Is using a foam roller doing self myofascial release? If you’re using the foam roller for acrobatics, fast and deep movements, I’d say no. I’d rather call that self-massage. When we look at the amazing film footage of fascia from Jean-Claude Guimberteau we clearly see that fascia is multi-dimensional and multi-directional, it’s a 3D network which needs to be treated in a three-dimensional manner. Foam rolling is not doing this, it is squashing all these layers and compartments together instead of separating them apart to promote tissue glide.
The next issue we have is what is myofascial release and can fascia be released? Myo means ‘muscle’ and fascia means ‘band’, so the term myofascial traditionally is linked to the epimysium, perimysium and endomysium of the muscular tissue. However, fascia is much more than that and envelopes, separates and joins every structure of the human body. The deep fascia cannot be ‘released’ or stretched. It can, however, be reorganised as a response to stimuli via the mechanoreceptors.
Current fascial research promotes that myofascial release is performed slowly, waiting for the tissue to reorganise and yield in a three-dimensional manner. Research also promotes the use of tangential sheer, sustained pressure, vibrations and a slightly deeper pressure in order to stimulate fascial mechanoreceptors, as well as to promote tissue hydration and to reduce the viscosity of the ground substance. This can’t be done with a foam roller unless you slow everything down, use patience and diligence and also know what you’re feeling for. When you are too fast and hard on the foam roller, you are doing nothing but squashing the layers of tissue against each other stimulating an inflammatory response.
Everyone is different. There are some people who really benefit from using a foam roller in a fast and relatively firm manner and there are other people who could not contemplate doing that to their body. If the person using a foam roller is fit healthy and active, they will probably enjoy, and benefit, from using the foam roller for stability, mobility, cardiovascular as well as feeling the results of doing deeper work on the muscles. If someone is wishing to use a foam roller to alleviate tension and dysfunction in their body, it would be far more prudent to employ a variety of techniques including stability work, slow gentle shear from side-to-side, softening their body over the foam roller as well as slow controlled movements waiting for the tissue tension to disperse.
Sue Hitzmann, the originator of the MELT method promotes the slow and careful use of a soft foam roller, which she has developed, to alleviate chronic pain. Her approach increases and restores tissue hydration which in turn allows the fascia to reorganise and return to a normal resting length. She does not say her method is self myofascial release but it is a fantastic self-care approach for those who can’t tolerate the harder foam rollers and in particular those with any kind of pain and dysfunction. However, Sue also uses her foam roller approach with sports, exercise and fitness professions with positive results.
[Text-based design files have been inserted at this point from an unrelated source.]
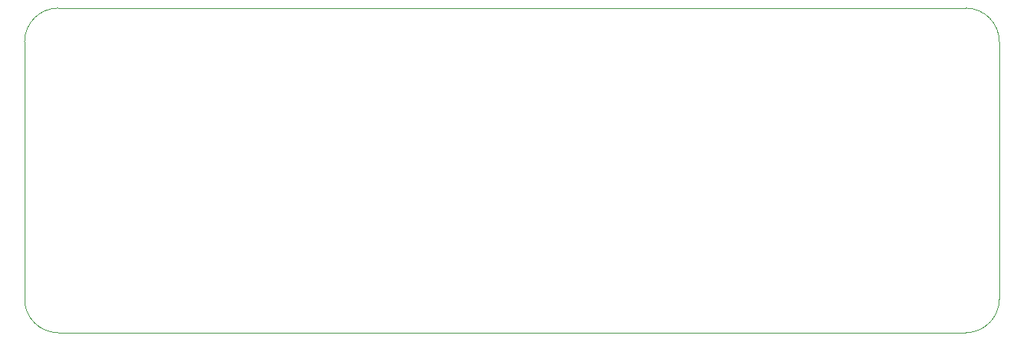
<source format=gbr>
%TF.GenerationSoftware,KiCad,Pcbnew,5.1.12-84ad8e8a86~92~ubuntu20.04.1*%
%TF.CreationDate,2022-01-15T19:27:07+01:00*%
%TF.ProjectId,autotrigger_dslr,6175746f-7472-4696-9767-65725f64736c,rev?*%
%TF.SameCoordinates,Original*%
%TF.FileFunction,Profile,NP*%
%FSLAX46Y46*%
G04 Gerber Fmt 4.6, Leading zero omitted, Abs format (unit mm)*
G04 Created by KiCad (PCBNEW 5.1.12-84ad8e8a86~92~ubuntu20.04.1) date 2022-01-15 19:27:07*
%MOMM*%
%LPD*%
G01*
G04 APERTURE LIST*
%TA.AperFunction,Profile*%
%ADD10C,0.050000*%
%TD*%
G04 APERTURE END LIST*
D10*
X30480000Y-107950000D02*
X133350000Y-107950000D01*
X26670000Y-74930000D02*
X26670000Y-104140000D01*
X133350000Y-71120000D02*
X30480000Y-71120000D01*
X137160000Y-104140000D02*
X137160000Y-74930000D01*
X137160000Y-104140000D02*
G75*
G02*
X133350000Y-107950000I-3810000J0D01*
G01*
X30480000Y-107950000D02*
G75*
G02*
X26670000Y-104140000I0J3810000D01*
G01*
X26670000Y-74930000D02*
G75*
G02*
X30480000Y-71120000I3810000J0D01*
G01*
X133350000Y-71120000D02*
G75*
G02*
X137160000Y-74930000I0J-3810000D01*
G01*
M02*

</source>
In summary, there isn’t a comprehensive ‘gold standard’ method to which everyone should use a foam roller. As long as tissue damage is not occurring from using a pressure which is too deep, too fast and for too long, there are multiple benefits to using the variety of foam rollers available.
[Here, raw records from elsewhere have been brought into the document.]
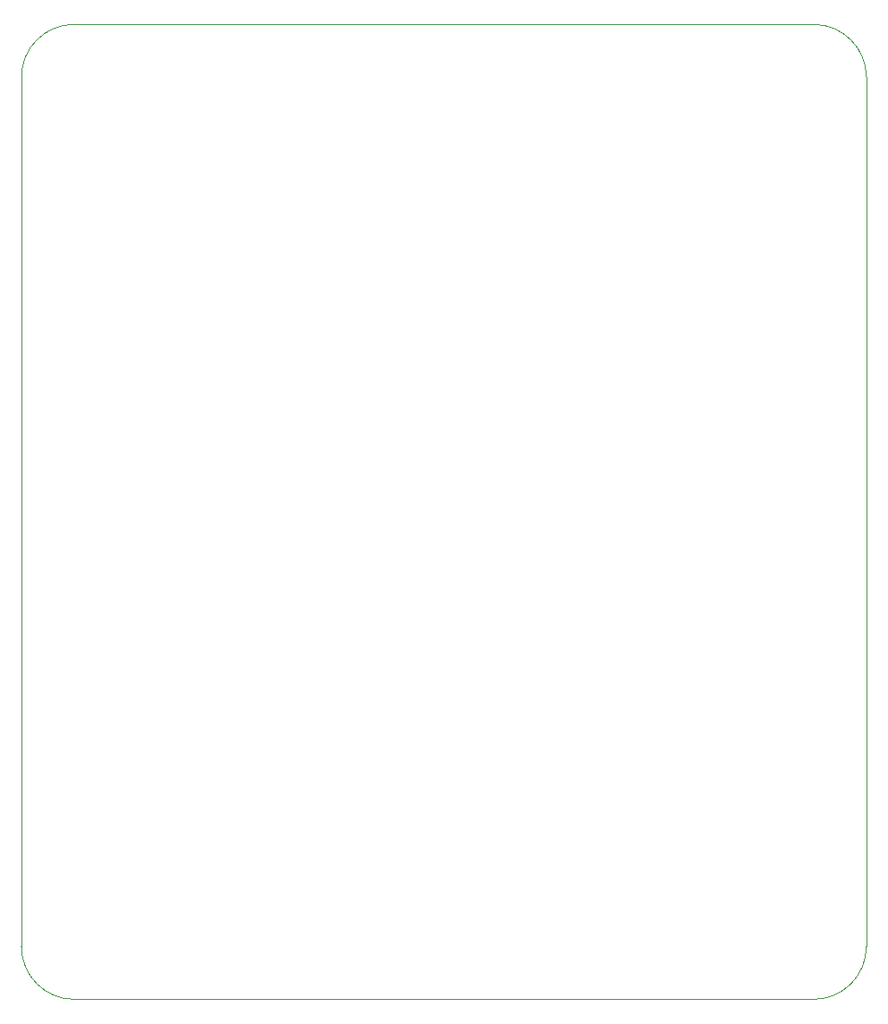
<source format=gbr>
%TF.GenerationSoftware,KiCad,Pcbnew,9.0.0*%
%TF.CreationDate,2025-03-24T22:57:22+01:00*%
%TF.ProjectId,Motor_driver,4d6f746f-725f-4647-9269-7665722e6b69,rev?*%
%TF.SameCoordinates,Original*%
%TF.FileFunction,Profile,NP*%
%FSLAX46Y46*%
G04 Gerber Fmt 4.6, Leading zero omitted, Abs format (unit mm)*
G04 Created by KiCad (PCBNEW 9.0.0) date 2025-03-24 22:57:22*
%MOMM*%
%LPD*%
G01*
G04 APERTURE LIST*
%TA.AperFunction,Profile*%
%ADD10C,0.050000*%
%TD*%
G04 APERTURE END LIST*
D10*
X70000000Y-56000000D02*
X140000000Y-56000000D01*
X140000000Y-148302944D02*
X70000000Y-148302944D01*
X145000000Y-143302944D02*
G75*
G02*
X140000000Y-148302940I-5000000J4D01*
G01*
X65000000Y-143302944D02*
X65000000Y-61000000D01*
X140000000Y-56000000D02*
G75*
G02*
X145000000Y-61000000I0J-5000000D01*
G01*
X65000000Y-61000000D02*
G75*
G02*
X70000000Y-56000000I5000000J0D01*
G01*
X70000000Y-148302944D02*
G75*
G02*
X64999956Y-143302944I0J5000044D01*
G01*
X145000000Y-61000000D02*
X145000000Y-143302944D01*
M02*

</source>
Whilst you will find loads of articles and online blogs about what foam roller or self-care tool to use, there are very few clinical trials and evidence to support what the foam roller can achieve.
You have to individualise the approach for each person and treat multiple areas of the body, avoiding continually foam rolling one set of muscle groups as that encourages further dysfunction. Foam rolling should also be part of a training or rehabilitation programme. Whilst it is not in any way replacement for hands-on manual therapy, it is a helping hand on the road to recovery.
Remember, foam rolling done wrong is bad for you! However, done with consideration to the tissues, care and patience, foam rolling can be of huge benefit to everyone.